Чего ж профессионалы вместе не соберутся и не решат все скопом?
– Наряду с медициной в последние годы я занимаюсь построением концептуальной модели российского здравоохранения в частных формах собственности. Я вижу, что профессионалы не составляют большинства ни в одной области. Они дико востребованы и в большом дефиците. Помните, что такое эффект Даннинга-Крюгера? Когда люди с низкой квалификацией склонны переоценивать собственные умения: они не способны адекватно оценить уровень умения других и собственный уровень. Они не способны осознать глубину своей некомпетентности, их можно и нужно учить, но они не идут учиться. Они склонны делать ошибочные выводы и принимать неудачные решения. Обратная сторона заключается в том, что у высококвалифицированных людей самооценка занижена, и они зачастую воспринимают свои способности менее значимо, чем есть на самом деле. Получается замкнутый круг.

Устаревшее иногда до смешного доходит. Почему, как только возникает какой-нибудь скандал в здравоохранении, российская публика, упрекая врачей, припоминает им клятву Гиппократа?
– Потому что её никто не читал. Не говоря уже о том, что Гиппократ её не писал. Ему приписали какое-то сочинение, назвав клятвой: «Клянусь Аполлоном, врачом Асклепием, Гигиеей и Панакеей, всеми богами и богинями, беря их в свидетели, исполнять честно, соответственно моим силам и моему разумению, следующую присягу и письменное обязательство:почитать научившего меня наравне с моими родителями, делиться с ним своим достатком и в случае надобности помогать ему в нуждах; его потомство считать своими братьями, и это искусство, если они захотят его изучать, преподавать им безвозмездно и без всякого договора...» и так далее. Понимаете? Отличная клятва, я считаю! Всякий раз медики вздыхают, когда слышат в свой адрес: «Вы давали клятву Гиппократа!» Нет, не давали мы клятву Гиппократа, успокойтесь, пожалуйста. Мы давали клятву российского врача.

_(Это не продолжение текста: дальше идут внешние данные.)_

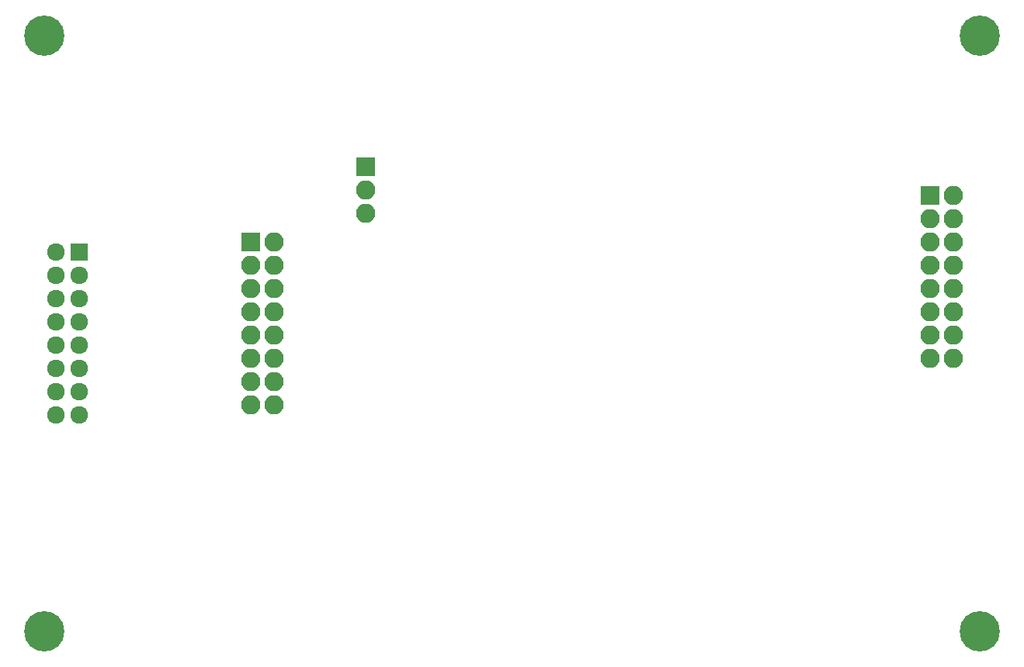
<source format=gbs>
G04 #@! TF.FileFunction,Soldermask,Bot*
%FSLAX46Y46*%
G04 Gerber Fmt 4.6, Leading zero omitted, Abs format (unit mm)*
G04 Created by KiCad (PCBNEW 4.0.1-stable) date 26/04/2018 08:46:55*
%MOMM*%
G01*
G04 APERTURE LIST*
%ADD10C,0.100000*%
%ADD11C,4.400000*%
%ADD12R,2.100000X2.100000*%
%ADD13O,2.100000X2.100000*%
%ADD14R,1.920000X1.920000*%
%ADD15C,1.920000*%
G04 APERTURE END LIST*
D10*
D11*
X154500000Y-107500000D03*
X52500000Y-42500000D03*
X154500000Y-42500000D03*
X52500000Y-107500000D03*
D12*
X87500000Y-56800000D03*
D13*
X87500000Y-59340000D03*
X87500000Y-61880000D03*
D12*
X75000000Y-65000000D03*
D13*
X77540000Y-65000000D03*
X75000000Y-67540000D03*
X77540000Y-67540000D03*
X75000000Y-70080000D03*
X77540000Y-70080000D03*
X75000000Y-72620000D03*
X77540000Y-72620000D03*
X75000000Y-75160000D03*
X77540000Y-75160000D03*
X75000000Y-77700000D03*
X77540000Y-77700000D03*
X75000000Y-80240000D03*
X77540000Y-80240000D03*
X75000000Y-82780000D03*
X77540000Y-82780000D03*
D12*
X149100000Y-60000000D03*
D13*
X151640000Y-60000000D03*
X149100000Y-62540000D03*
X151640000Y-62540000D03*
X149100000Y-65080000D03*
X151640000Y-65080000D03*
X149100000Y-67620000D03*
X151640000Y-67620000D03*
X149100000Y-70160000D03*
X151640000Y-70160000D03*
X149100000Y-72700000D03*
X151640000Y-72700000D03*
X149100000Y-75240000D03*
X151640000Y-75240000D03*
X149100000Y-77780000D03*
X151640000Y-77780000D03*
D14*
X56270000Y-66110000D03*
D15*
X53730000Y-66110000D03*
X56270000Y-68650000D03*
X53730000Y-68650000D03*
X56270000Y-71190000D03*
X53730000Y-71190000D03*
X56270000Y-73730000D03*
X53730000Y-73730000D03*
X56270000Y-76270000D03*
X53730000Y-76270000D03*
X56270000Y-78810000D03*
X53730000Y-78810000D03*
X56270000Y-81350000D03*
X53730000Y-81350000D03*
X56270000Y-83890000D03*
X53730000Y-83890000D03*
M02*

</source>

У вас в семье ведь много кто ее давал?
– Предки по отцу – из Польши, они переехали в Союз помогать строить советскую власть, будучи ярыми сторонниками идей Маркса, Энгельса и Ленина. Прадедушка в итоге стал врагом народа, дедушка поначалу строил Биробиджан, потом работал журналистом, а после того как стал сыном врага народа и работать в журналистике не смог – выучился на врача и стал очень хорошим дерматологом. Служил в Советской армии, в звании подполковника медицинской службы. Мотался по гарнизонным госпиталям вместе с бабушкой – она была хирургом. Они закончили свою службу в Одессе. Моим двоюродным дедушкой по материнской линии был Александр Романович Лурия – известный психолог, сооснователь психфака МГУ и нейропсихологии как науки. Мой отец стал одним из лучших кардиохирургов в стране. Участвовал в создании системы сердечно-сосудистой хирургии в СССР, а потом и в России. Моя тётка Маргарита Бениаминовна Аншина – один из основателей направления искусственного оплодотворения в России.

Но ваш отец ведь поначалу пытался поступить в театральный?
– Не получилось. У него акцент был сильный – Одесса, жемчужина у моря. Потом от акцента избавился, а от этой творческой жилки – нет. На телевидение он пошёл, насколько я помню, после того как они сделали операцию Ельцину вчетвером, вместе с Акчуриным, Ширяевым и Королёвым. Об этом снимался фильм, и его заметил продюсер. Он предложил делать такую медицинскую передачу – «Без рецепта» – она просуществовала 10 лет. Ещё была «Кома» – антинаркотическая программа. Я тоже в какой-то момент обнаружил необходимость доносить до аудитории медицинские знания, которых не хватает зрителю в обычной жизни, но выбрал сегмент интернет-телевидения. На канале «Медиа-доктор» я веду программу «На нервной почве».

Среди медицинских светил жить не тяжеловато ли?
– До определённого момента не ощущаешь этого, а потом оказывается, что привык.